Pit Bull was a debate show that aired live every Saturday on Speed during the 2004 NASCAR season. The show took place outside of every venue of the NASCAR Cup Series. Host Steve Byrnes moderated debates involving a four-person panel of sportswriters whose columns are mostly about racing. The three primary panelists were Mike Mulhern of the Winston-Salem Journal, David Poole of The Charlotte Observer, and Marty Smith of NASCAR.com. The fourth panelist usually rotated between writers like Ben Blake, Lee Spencer of The Sporting News, and Speed Channel website writer Robin Miller. The panelists eventually became known as the "Pit Hogs."

==Format==
Each week, the panel debated hot topics from the NASCAR world. At the end of the show, the four panelists got time to state their "beef" with an issue in NASCAR. It could've been a topic not yet touched on, a past issue, or a current issue. A live audience watched the show up-close each week. Each episode was a half-hour long.

==Criticism==
The show drew ire from NASCAR officials and drivers for its panelists' consistently questioning a NASCAR ruling or such. Then, one night, on another SPEED program, NASCAR Inside Nextel Cup, NASCAR driver Jimmy Spencer, a panelist on that night's episode, slammed Pit Bull as being "anti-NASCAR." Many Pit Bull fans jokingly claimed that since they agreed with most of what was being questioned of NASCAR by the panel (and most of the time, it was Mulhern and Blake doing the questioning) that they were "anti-NASCAR", even though they were NASCAR fans.
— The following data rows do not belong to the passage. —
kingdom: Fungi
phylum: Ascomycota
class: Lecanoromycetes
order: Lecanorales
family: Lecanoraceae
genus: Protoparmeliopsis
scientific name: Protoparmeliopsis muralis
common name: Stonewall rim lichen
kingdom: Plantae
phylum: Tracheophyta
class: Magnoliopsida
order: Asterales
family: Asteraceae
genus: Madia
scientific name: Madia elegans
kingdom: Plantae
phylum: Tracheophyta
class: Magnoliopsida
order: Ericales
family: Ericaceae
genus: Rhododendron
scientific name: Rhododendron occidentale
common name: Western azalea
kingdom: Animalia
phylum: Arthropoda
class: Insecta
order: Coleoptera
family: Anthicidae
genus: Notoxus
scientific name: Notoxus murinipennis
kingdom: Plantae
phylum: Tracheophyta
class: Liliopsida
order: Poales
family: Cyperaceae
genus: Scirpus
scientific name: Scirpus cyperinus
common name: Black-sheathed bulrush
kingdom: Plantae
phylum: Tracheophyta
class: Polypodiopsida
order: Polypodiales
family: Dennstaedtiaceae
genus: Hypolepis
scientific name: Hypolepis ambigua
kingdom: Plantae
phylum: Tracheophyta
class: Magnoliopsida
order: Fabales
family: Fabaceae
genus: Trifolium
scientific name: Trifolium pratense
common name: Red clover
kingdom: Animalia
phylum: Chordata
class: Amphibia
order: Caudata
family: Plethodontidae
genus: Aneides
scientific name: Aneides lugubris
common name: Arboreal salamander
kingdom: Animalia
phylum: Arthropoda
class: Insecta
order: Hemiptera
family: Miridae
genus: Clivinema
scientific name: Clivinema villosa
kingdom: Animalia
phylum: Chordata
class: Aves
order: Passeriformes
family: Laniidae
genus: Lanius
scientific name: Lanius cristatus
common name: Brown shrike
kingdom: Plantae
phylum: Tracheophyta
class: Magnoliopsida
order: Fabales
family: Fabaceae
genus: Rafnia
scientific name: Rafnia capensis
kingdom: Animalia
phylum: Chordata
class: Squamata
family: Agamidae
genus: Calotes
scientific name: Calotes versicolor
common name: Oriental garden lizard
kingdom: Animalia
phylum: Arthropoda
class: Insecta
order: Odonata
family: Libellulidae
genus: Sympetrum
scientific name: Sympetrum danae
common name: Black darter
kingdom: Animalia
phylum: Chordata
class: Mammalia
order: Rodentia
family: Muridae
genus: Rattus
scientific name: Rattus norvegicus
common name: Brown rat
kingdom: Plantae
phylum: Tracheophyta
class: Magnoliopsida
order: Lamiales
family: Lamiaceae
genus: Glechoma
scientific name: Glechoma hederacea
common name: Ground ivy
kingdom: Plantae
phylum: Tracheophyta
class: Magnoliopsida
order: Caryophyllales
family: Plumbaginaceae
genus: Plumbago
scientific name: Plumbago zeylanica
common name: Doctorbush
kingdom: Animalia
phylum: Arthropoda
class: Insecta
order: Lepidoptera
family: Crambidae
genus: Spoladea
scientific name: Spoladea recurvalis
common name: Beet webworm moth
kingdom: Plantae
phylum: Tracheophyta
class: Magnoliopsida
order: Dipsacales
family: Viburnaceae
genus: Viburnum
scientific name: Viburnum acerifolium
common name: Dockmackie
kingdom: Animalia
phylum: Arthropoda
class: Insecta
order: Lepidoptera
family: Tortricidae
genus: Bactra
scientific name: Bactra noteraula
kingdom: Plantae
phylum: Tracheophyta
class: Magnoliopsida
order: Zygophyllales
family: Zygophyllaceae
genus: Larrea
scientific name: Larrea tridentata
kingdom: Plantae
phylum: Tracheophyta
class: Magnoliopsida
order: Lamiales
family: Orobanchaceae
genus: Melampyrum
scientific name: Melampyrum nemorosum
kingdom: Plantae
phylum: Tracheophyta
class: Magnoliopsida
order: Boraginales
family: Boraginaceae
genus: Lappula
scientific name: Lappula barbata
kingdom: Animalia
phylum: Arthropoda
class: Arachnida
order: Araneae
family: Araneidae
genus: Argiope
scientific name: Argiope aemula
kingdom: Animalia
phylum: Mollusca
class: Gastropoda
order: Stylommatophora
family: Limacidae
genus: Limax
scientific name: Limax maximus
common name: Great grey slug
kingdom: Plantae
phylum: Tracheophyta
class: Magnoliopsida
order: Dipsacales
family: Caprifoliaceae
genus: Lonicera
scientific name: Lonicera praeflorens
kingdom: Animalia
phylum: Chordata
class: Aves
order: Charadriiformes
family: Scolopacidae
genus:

Pit Bull debuted in February 2004, but on November 23, 2004, it was announced by SPEED that low ratings would keep the show from returning in 2005. Many Pit Bull viewers were upset by the announcement, accusing NASCAR of having a say in the show's cancellation because of its ability to question them. However, another similar NASCAR-related debate show debuted in 2006, named Tradin' Paint, featuring NASCAR drivers like Kyle Petty as panelists debating NASCAR issues in a similar fashion. Tradin' Paint would run until the 2009 NASCAR season.